Start of Block

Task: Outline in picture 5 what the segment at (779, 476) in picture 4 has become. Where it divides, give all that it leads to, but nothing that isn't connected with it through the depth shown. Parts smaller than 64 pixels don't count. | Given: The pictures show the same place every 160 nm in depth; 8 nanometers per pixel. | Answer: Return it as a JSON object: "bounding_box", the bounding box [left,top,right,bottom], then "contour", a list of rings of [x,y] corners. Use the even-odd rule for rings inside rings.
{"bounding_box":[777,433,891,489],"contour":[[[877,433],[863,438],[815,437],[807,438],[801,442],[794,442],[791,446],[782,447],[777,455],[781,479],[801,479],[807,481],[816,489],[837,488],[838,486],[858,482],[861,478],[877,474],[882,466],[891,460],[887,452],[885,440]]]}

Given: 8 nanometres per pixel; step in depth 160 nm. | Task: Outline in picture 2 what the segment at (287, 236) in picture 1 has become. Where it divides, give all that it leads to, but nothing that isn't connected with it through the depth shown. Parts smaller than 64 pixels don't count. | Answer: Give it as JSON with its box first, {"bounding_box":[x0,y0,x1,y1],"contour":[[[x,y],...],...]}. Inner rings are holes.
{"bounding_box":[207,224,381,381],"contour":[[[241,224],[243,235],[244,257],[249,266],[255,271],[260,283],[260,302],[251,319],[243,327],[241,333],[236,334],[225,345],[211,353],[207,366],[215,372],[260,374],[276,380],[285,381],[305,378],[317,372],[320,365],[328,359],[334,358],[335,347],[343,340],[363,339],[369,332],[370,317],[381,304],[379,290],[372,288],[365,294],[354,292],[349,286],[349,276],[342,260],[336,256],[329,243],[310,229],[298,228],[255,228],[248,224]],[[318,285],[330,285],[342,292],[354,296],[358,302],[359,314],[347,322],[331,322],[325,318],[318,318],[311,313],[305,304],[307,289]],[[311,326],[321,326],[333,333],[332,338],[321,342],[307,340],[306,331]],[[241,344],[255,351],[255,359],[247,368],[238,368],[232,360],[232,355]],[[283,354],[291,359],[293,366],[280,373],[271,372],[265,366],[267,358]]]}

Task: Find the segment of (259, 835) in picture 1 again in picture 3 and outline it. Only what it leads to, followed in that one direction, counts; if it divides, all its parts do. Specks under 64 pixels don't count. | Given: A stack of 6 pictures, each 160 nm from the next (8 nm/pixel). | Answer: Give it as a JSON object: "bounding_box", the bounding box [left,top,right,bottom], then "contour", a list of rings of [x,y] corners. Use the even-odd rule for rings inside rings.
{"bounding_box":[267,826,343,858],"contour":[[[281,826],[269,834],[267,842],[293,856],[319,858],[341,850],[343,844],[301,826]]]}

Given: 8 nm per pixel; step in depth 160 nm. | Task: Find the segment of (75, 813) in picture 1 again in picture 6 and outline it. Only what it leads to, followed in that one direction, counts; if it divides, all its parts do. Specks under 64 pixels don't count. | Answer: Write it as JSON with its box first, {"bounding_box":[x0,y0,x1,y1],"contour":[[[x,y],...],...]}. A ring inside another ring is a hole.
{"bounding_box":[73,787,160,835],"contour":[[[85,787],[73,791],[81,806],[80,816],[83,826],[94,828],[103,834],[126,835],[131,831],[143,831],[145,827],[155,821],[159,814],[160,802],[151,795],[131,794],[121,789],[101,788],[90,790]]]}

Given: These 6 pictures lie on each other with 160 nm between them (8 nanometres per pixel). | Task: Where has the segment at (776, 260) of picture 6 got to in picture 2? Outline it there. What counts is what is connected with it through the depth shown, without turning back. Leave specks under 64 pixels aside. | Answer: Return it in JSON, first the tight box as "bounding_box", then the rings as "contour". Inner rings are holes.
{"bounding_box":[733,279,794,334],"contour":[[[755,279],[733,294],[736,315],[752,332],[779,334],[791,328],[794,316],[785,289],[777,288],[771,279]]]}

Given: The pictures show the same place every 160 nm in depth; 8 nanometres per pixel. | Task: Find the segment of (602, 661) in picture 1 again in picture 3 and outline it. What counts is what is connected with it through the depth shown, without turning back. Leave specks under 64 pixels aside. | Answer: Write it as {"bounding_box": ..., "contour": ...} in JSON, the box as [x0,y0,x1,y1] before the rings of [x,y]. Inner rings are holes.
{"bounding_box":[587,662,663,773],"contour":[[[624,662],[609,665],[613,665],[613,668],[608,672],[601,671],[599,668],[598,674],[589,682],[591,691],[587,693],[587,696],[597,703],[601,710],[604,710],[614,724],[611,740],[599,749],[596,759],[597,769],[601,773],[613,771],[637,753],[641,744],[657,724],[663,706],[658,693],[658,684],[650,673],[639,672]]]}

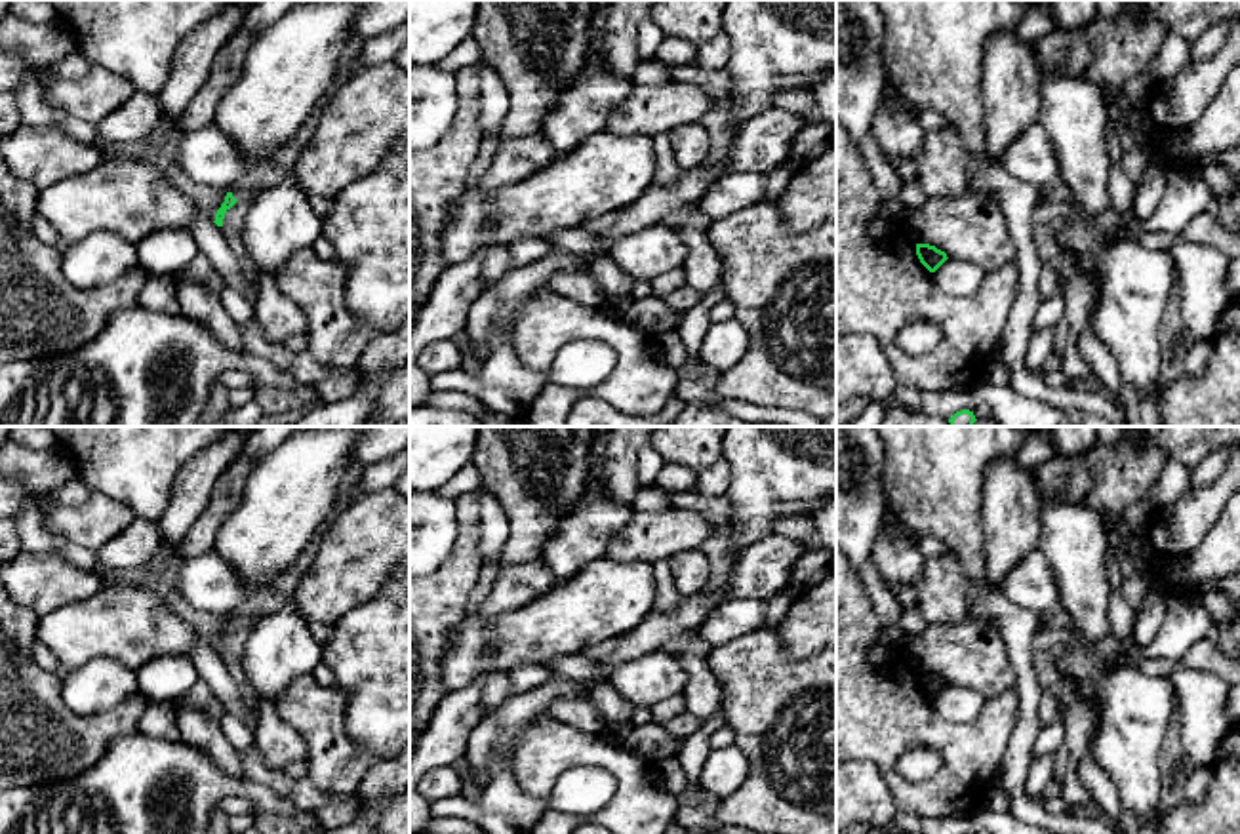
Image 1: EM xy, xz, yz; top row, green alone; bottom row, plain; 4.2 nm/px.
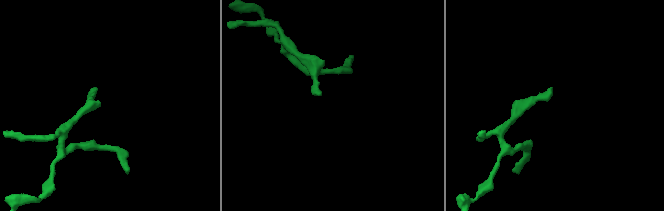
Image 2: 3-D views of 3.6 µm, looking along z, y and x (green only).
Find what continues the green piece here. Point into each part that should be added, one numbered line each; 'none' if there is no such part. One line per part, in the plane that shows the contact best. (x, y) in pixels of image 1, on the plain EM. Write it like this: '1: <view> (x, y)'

End of Block

Assignment - Only a number is wanted here: how many lines of the material hold the word "plain".

Written reply - 2